-- Begin EXCERPT TO READ --

Herod Antipas, Tetrarch of Galilee and Peraea

By Frederick Fyvie Bruce

Chapter 2

How well Antipas served Rome’s interests may be gauged in part from the absence of revolt or open unrest on any scale in the two areas of his tetrarchy during those years. The troubles which beset Judaea when it became a Roman province in A.D. 6 do not seem to have affected Galilee or Peraea, even though Judas, who led the revolt in Judaea at this time, was in some sense a Galilaean, according to both Luke and Josephus.9 (Whether he is to be identified with the Judas who staged the rising at Sepphoris nine years earlier is uncertain.)

Although Antipas received no higher title than tetrarch throughout the whole of his public career, his own subjects informally called him ‘king’, especially (no doubt) when they spoke Aramaic, in which malka is a term with a wider range of meaning than Latin rex or even Greek basileu,j. This looser usage is reflected in the Gospel of Mark who (followed to some extent by Matthew) speaks of him as ‘King Herod’;10 to the accurate Luke, as to Josephus, he is ‘Herod the tetrarch’.

-- End EXCERPT TO READ --
-- Begin RECORDS PROVIDED --

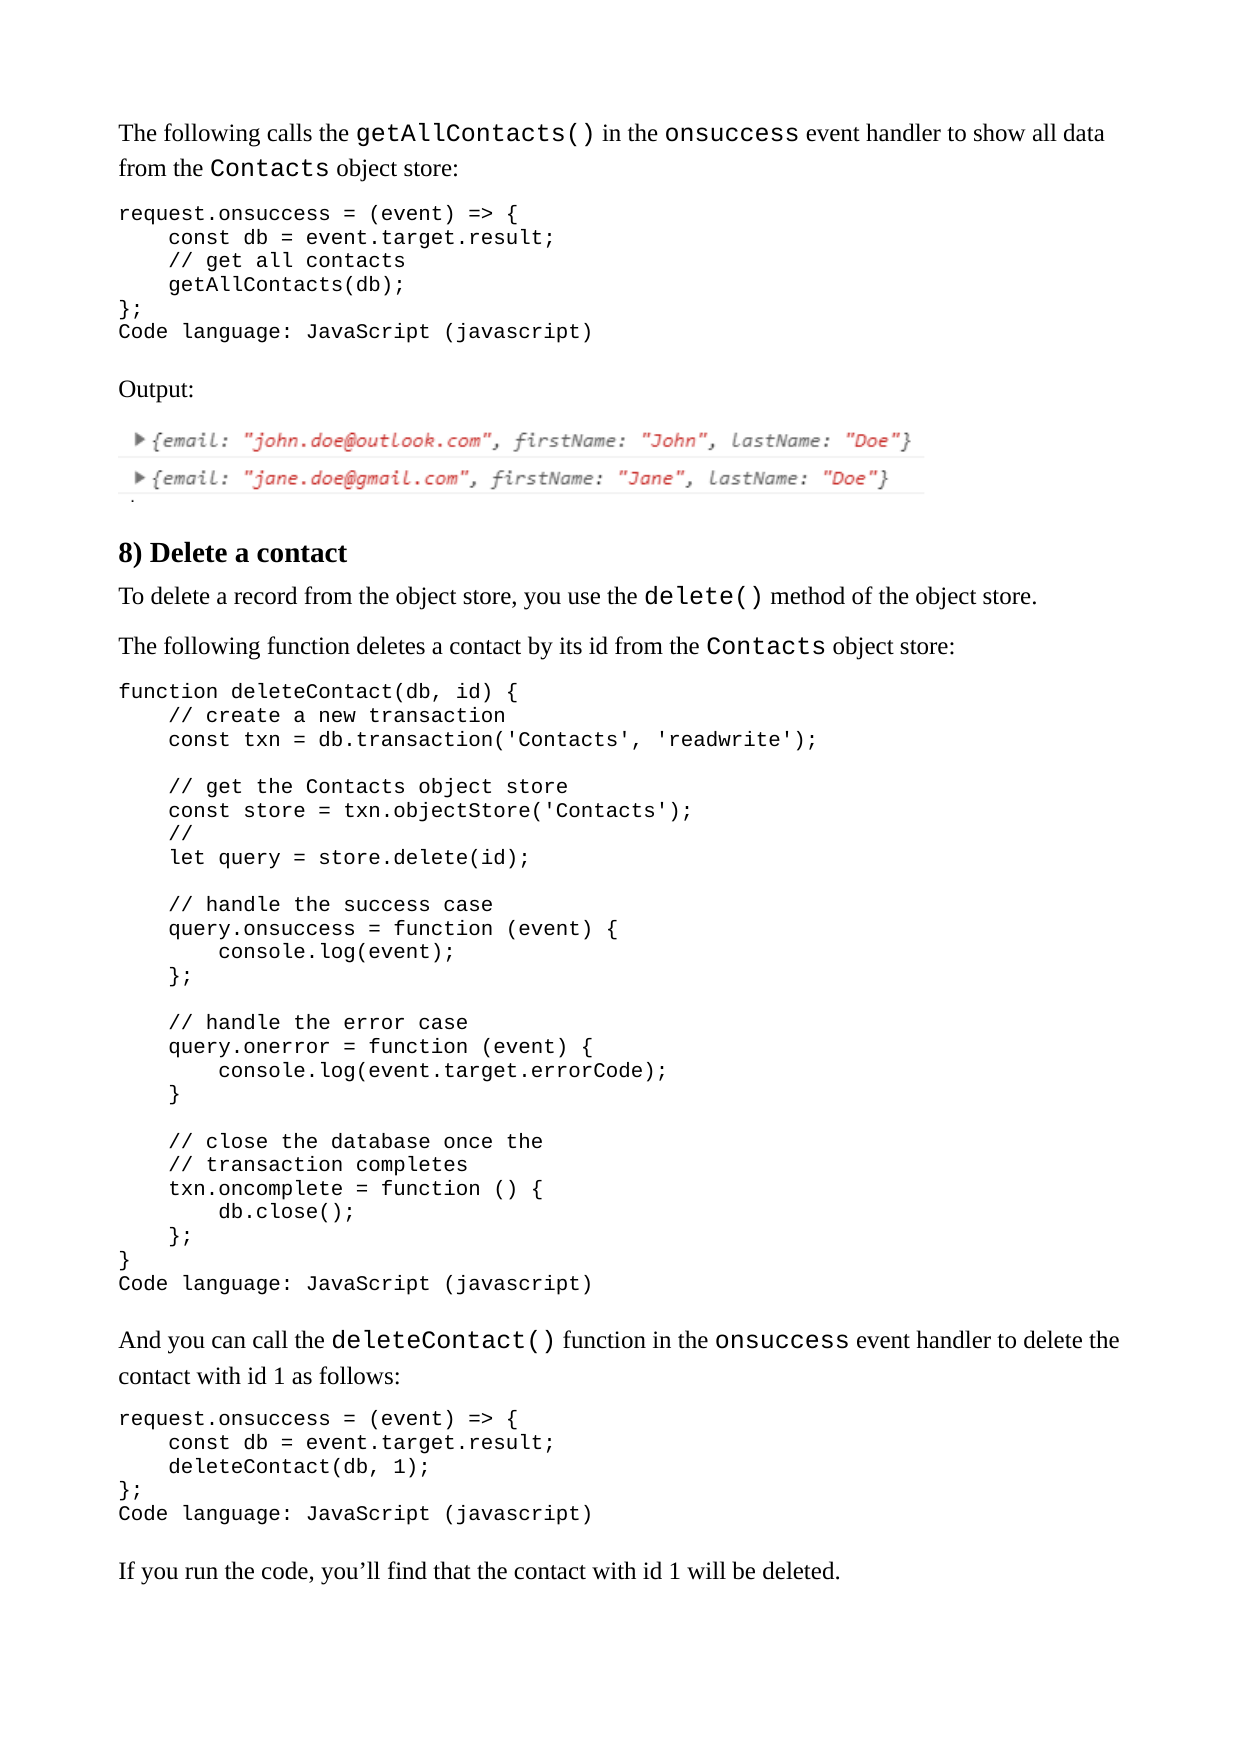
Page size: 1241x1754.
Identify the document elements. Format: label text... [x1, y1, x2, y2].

subtitle 8) Delete a contact [118, 535, 1122, 569]
text // create a new transaction [118, 705, 1122, 729]
text If you run the code, you’ll find that the contact with id 1 will be deleted. [118, 1556, 1122, 1585]
text const txn = db.transaction('Contacts', 'readwrite'); [118, 729, 1122, 752]
text } [118, 1249, 1122, 1272]
text The following calls the getAllContacts() in the onsuccess event handler to show all data from the Contacts object store: [118, 118, 1122, 184]
text db.close(); [118, 1202, 1122, 1225]
text }; [118, 1225, 1122, 1249]
text request.onsuccess = (event) => { [118, 203, 1122, 227]
text To delete a record from the object store, you use the delete() method of the object store. [118, 581, 1122, 612]
text // handle the success case [118, 894, 1122, 918]
text getAllContacts(db); [118, 274, 1122, 298]
text const store = txn.objectStore('Contacts'); [118, 799, 1122, 823]
text // handle the error case [118, 1012, 1122, 1036]
text }; [118, 298, 1122, 321]
text }; [118, 1479, 1122, 1503]
text let query = store.delete(id); [118, 847, 1122, 871]
text // get all contacts [118, 251, 1122, 274]
text Code language: JavaScript (javascript) [118, 321, 1122, 345]
text // get the Contacts object store [118, 776, 1122, 799]
text txn.oncomplete = function () { [118, 1178, 1122, 1202]
text // [118, 823, 1122, 847]
text } [118, 1083, 1122, 1107]
text // transaction completes [118, 1154, 1122, 1178]
text function deleteContact(db, id) { [118, 681, 1122, 705]
text The following function deletes a contact by its id from the Contacts object store: [118, 631, 1122, 662]
text query.onerror = function (event) { [118, 1036, 1122, 1060]
text deleteContact(db, 1); [118, 1456, 1122, 1479]
text Output: [118, 374, 1122, 403]
picture [118, 422, 925, 502]
text request.onsuccess = (event) => { [118, 1408, 1122, 1432]
text And you can call the deleteContact() function in the onsuccess event handler to delete the contact with id 1 as follows: [118, 1326, 1122, 1389]
text // close the database once the [118, 1131, 1122, 1154]
text const db = event.target.result; [118, 1432, 1122, 1456]
text console.log(event); [118, 941, 1122, 965]
text }; [118, 965, 1122, 989]
text console.log(event.target.errorCode); [118, 1060, 1122, 1083]
text query.onsuccess = function (event) { [118, 918, 1122, 941]
text const db = event.target.result; [118, 227, 1122, 251]
text Code language: JavaScript (javascript) [118, 1503, 1122, 1527]
text Code language: JavaScript (javascript) [118, 1272, 1122, 1296]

-- End RECORDS PROVIDED --

YOUR TASKS:
**A)** Reproduce the part of the Herod Antipas excerpt that begins at the words "Although Antipas received" and stops after "is ‘Herod the tetrarch’.".
**B)** Report each line of the records that contains the string "getAllContacts", treating uppercase and lowercase as different.
The Herod Antipas excerpt and the records come from unrelated sources.

REPLIES:
**A)**
Although Antipas received no higher title than tetrarch throughout the whole of his public career, his own subjects informally called him ‘king’, especially (no doubt) when they spoke Aramaic, in which malka is a term with a wider range of meaning than Latin rex or even Greek basileu,j. This looser usage is reflected in the Gospel of Mark who (followed to some extent by Matthew) speaks of him as ‘King Herod’;10 to the accurate Luke, as to Josephus, he is ‘Herod the tetrarch’.

**B)**
text The following calls the getAllContacts() in the onsuccess event handler to show all data from the Contacts object store: [118, 118, 1122, 184]
text getAllContacts(db); [118, 274, 1122, 298]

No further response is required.